Reputation: 1909
My task is to provide random read access to a very large (50GB+) ASCII text file (processing requests for nth line/nth word in nth line) in a form of C# console app.
After googling and reading for a few days, I've come to such vision of implementation:
Since StreamReader is good at sequential access, use it to build an index of lines/words in file (List<List<long>>
map, where map[i][j]
is position where jth word of ith line starts). And then use the index to access file through MemoryMappedFile, since it good at providing random access.
Are there some obvious flaws in the solution?
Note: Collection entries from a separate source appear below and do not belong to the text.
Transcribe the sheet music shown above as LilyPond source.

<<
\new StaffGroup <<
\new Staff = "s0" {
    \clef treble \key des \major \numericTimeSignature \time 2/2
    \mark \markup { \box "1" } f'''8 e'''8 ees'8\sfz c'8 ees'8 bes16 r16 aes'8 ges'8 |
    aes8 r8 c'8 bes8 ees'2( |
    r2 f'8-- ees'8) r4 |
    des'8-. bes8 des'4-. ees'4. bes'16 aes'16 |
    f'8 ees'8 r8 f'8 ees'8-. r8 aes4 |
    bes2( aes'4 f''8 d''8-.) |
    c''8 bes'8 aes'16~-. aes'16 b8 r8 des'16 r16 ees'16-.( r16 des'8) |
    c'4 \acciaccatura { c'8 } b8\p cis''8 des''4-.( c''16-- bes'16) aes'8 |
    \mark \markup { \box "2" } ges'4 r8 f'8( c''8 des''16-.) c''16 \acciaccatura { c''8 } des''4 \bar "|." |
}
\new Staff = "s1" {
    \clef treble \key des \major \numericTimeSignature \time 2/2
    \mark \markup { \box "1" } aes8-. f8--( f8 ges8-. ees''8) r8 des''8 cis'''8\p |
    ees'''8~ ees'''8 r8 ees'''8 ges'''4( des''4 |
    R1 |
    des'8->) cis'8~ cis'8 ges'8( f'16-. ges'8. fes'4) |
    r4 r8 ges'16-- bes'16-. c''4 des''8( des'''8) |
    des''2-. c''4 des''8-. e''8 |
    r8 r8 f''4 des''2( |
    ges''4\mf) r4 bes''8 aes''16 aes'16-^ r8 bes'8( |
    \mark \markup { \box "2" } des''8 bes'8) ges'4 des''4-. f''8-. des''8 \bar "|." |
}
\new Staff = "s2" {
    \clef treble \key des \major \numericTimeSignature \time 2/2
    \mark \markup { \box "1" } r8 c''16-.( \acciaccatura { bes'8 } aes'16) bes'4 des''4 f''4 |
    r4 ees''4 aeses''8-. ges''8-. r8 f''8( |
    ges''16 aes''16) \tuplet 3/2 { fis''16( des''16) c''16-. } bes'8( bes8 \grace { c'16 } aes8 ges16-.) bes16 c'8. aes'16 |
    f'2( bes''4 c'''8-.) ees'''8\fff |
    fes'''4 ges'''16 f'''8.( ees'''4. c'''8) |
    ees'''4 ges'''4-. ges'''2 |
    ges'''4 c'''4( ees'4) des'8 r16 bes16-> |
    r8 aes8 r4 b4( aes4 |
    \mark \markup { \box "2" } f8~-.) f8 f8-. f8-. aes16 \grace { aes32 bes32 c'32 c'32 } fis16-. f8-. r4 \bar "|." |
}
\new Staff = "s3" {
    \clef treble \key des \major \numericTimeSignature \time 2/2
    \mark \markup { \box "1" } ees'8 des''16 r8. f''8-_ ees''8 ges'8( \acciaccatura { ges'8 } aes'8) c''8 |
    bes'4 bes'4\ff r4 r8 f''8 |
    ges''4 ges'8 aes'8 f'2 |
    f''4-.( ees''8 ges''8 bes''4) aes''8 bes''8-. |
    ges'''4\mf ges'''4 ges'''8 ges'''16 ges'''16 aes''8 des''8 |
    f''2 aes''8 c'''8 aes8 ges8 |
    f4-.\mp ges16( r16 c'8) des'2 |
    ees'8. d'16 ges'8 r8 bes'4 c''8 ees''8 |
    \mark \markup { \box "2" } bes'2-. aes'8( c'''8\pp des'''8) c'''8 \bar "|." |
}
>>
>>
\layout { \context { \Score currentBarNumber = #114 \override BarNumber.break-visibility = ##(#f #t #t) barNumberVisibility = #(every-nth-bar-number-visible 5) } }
Would it be optimal for a given task?
UPD: It will be executed at 64bit system.
Upvotes: 1
Views: 944
Reputation: 6335
I believe your solution is a good start - even thou List container is not the best Map container - Lists are very slow to read arbitrary elements.
I would test whether doing List<List<long>>
map is the best in terms of memory/speed tradeoff - since OS caches memory maps at page boundaries (4096 bytes on x86/x64), it might be actually faster to only look up the address of the start of each line, and then scan the line looking for words.
Obviously, this approach would only work on 64bit OS, but the performance benefit of an MMap is significant - this is one of the few places where going 64bit matters a lot - database applications :)
Upvotes: 2
Reputation: 155523
It seems fine, but if you're using MemoryMapping then your program will only work on a 64-bit system because you're excessing the effective 2GB address space available.
You'll be fine with just using a FileStream
and calling .Seek()
to jump to the selected offset as appropriate, so I don't see a need for using MemoryMapped files.
Upvotes: 5